For the first time in 36 years, Peru could qualify for the World Cup

World Today

For the first time in 36 years, Peru could qualify for the World Cup

Peru’s national football team could win a spot in the World Cup for the first time in nearly four decades.

All that stands between them and a chance at glory is New Zealand.

CGTN’s Dan Collyns reports.

For Peruvians, the dream of qualifying for the next World Cup is still alive.

After years of disappointment and near misses, this is as close as Peru has come in decades.

Facing Colombia in the South America group’s final qualifying matches, the opponents scored first. But then, in an indirect free kick at goal, Peru equalized.
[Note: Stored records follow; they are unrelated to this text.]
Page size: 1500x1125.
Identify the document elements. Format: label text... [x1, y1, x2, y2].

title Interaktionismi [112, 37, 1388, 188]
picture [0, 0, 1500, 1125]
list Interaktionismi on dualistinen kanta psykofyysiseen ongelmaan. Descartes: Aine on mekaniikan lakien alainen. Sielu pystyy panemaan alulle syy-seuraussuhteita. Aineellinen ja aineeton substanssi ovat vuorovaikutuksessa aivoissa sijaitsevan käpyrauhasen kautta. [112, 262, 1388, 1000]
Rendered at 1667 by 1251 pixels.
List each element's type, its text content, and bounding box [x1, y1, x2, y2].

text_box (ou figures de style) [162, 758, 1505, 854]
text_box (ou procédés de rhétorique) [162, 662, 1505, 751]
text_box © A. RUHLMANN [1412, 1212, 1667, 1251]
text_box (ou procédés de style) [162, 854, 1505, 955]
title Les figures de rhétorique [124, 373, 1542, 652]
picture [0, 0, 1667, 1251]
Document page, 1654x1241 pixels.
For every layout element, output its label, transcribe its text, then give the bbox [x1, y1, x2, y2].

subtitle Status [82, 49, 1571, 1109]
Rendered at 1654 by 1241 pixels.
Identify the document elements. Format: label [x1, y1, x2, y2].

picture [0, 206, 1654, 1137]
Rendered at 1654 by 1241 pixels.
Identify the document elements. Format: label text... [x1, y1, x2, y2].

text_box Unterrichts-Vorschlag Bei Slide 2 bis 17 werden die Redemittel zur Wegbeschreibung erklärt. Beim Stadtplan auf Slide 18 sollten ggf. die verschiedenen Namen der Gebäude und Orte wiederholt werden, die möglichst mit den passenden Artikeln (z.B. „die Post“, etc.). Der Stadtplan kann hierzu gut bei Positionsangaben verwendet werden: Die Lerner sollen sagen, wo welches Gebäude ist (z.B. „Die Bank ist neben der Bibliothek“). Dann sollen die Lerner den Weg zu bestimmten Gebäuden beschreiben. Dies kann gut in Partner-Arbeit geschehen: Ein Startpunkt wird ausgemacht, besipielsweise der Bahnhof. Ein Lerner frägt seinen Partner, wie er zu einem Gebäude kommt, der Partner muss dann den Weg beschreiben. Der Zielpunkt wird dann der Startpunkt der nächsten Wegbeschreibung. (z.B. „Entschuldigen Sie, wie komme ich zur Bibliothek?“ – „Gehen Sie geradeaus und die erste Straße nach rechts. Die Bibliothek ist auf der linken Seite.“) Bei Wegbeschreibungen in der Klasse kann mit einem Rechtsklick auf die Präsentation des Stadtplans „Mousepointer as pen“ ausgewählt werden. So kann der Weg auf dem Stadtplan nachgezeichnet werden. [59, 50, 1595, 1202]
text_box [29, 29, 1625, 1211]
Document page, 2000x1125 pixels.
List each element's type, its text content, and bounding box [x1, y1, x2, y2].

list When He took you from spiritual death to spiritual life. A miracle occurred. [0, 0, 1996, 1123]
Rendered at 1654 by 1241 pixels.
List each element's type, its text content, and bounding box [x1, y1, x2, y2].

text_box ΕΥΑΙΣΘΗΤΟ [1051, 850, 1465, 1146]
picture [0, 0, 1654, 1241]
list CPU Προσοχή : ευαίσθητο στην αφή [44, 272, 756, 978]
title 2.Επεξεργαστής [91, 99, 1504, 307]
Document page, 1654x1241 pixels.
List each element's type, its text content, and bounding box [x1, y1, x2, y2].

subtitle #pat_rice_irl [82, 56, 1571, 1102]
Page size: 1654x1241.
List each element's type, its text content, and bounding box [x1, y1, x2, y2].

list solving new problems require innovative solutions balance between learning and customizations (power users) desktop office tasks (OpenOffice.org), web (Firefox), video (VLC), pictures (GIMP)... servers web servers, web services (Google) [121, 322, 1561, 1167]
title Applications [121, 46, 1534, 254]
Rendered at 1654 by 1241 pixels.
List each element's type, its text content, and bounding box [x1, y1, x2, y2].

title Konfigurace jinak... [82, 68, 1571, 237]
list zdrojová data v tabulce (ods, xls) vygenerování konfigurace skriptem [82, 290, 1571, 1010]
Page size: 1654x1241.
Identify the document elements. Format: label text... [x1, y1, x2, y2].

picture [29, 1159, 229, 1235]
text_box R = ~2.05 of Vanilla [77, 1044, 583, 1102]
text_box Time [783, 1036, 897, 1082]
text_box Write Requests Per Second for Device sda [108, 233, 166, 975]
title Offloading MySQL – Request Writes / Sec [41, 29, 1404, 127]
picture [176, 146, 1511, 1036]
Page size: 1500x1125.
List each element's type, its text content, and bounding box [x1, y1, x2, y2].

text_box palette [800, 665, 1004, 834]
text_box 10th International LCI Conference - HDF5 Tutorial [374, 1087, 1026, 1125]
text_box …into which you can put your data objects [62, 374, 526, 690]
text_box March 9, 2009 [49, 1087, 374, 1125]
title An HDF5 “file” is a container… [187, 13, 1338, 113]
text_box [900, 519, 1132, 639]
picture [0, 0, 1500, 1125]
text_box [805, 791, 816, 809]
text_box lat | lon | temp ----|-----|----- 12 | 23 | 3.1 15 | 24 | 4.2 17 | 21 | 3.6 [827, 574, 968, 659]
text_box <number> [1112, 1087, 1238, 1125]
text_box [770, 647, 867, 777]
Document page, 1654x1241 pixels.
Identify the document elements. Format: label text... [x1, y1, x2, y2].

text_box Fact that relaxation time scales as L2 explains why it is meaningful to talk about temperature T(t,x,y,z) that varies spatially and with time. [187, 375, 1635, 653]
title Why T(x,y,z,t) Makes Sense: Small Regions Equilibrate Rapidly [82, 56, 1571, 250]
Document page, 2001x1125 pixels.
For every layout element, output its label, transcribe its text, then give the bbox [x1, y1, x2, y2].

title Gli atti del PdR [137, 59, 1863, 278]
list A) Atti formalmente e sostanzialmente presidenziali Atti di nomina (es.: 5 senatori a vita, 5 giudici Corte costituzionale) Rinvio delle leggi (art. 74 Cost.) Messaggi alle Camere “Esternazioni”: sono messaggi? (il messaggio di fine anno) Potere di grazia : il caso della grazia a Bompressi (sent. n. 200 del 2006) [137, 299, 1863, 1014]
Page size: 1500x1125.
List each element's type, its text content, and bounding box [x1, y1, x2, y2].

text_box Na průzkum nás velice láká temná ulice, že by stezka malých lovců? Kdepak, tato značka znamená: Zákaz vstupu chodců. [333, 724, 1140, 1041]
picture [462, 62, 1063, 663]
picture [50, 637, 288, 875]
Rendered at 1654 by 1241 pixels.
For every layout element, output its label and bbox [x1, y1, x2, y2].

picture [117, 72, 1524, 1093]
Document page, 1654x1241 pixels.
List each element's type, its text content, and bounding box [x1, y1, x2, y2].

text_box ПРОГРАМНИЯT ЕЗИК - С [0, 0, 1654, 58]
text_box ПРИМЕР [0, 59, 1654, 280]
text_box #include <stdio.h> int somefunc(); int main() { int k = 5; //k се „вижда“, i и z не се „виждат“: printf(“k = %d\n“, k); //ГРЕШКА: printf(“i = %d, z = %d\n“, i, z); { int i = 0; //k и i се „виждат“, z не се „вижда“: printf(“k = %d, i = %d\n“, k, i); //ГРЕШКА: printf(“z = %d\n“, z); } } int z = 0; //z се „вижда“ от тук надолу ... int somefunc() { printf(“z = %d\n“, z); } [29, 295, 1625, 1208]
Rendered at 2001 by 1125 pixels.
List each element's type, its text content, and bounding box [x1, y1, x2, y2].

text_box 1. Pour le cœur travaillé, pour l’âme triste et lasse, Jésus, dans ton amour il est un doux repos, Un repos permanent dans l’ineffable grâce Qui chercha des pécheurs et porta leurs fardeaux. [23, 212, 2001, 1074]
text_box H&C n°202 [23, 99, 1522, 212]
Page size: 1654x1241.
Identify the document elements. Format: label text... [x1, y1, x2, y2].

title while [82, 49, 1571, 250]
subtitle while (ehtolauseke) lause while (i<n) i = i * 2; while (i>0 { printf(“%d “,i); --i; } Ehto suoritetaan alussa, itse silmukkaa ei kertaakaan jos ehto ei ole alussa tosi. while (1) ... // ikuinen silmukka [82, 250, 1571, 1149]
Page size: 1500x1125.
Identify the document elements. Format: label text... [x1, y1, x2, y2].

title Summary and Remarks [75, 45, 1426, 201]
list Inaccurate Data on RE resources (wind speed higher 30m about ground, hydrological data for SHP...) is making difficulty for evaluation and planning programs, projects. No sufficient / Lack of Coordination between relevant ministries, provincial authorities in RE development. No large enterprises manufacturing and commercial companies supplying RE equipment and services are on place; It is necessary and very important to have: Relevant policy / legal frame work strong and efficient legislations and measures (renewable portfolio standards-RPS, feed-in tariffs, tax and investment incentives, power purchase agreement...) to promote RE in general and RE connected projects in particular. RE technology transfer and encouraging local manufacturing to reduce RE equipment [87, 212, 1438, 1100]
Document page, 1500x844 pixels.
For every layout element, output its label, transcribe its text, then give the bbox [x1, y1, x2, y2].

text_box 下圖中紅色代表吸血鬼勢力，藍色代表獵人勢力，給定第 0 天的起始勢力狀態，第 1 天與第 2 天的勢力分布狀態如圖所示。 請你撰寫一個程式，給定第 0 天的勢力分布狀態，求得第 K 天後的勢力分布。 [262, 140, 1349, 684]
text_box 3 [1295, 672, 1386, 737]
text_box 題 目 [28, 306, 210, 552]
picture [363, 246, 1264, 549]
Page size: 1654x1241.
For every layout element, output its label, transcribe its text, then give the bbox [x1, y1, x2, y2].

Peruvians celebrated, realizing that they are on the brink of qualifying for the World Cup after drawing with Colombia. They must beat New Zealand in a play-off in November to go through.

The outcome means Colombia qualifies directly for the 2018 tournament in Russia, while fifth-place Peru must vie for a World Cup berth with New Zealand in two matches—one at home and one away.

“I’ve never seen Peru in a World Cup, but I’m certain we’re going to make it this time with strength and tenacity. We’ll get to Russia in 2018,” said one fan.

“I’m so excited,” exclaimed another. “Can you imagine if we can make it to the World Cup after so many years? We’re just one step away.”

Most Peruvians have never seen their country compete in a World Cup. The last time Peru played in football’s most important competition was in 1982.

Some fans, though, are old enough to remember.

“We are going to repeat history,” said one such fan. “We’ve got a great team. We could have done with another goal, but we’re going to the playoff, and we will win.”

Unbeaten for six games, Peru has come far in one of the world’s most competitive regions—South America.

Ricardo Gareca, Peru’s Coach, put it this way: “One of the goals we came here with was, first of all, to have the possibility to directly qualify, and if not, to reach the playoffs, and we got it.”

It’s not over yet, but Peruvians are one step closer to a singular national goal that has eluded them for so long.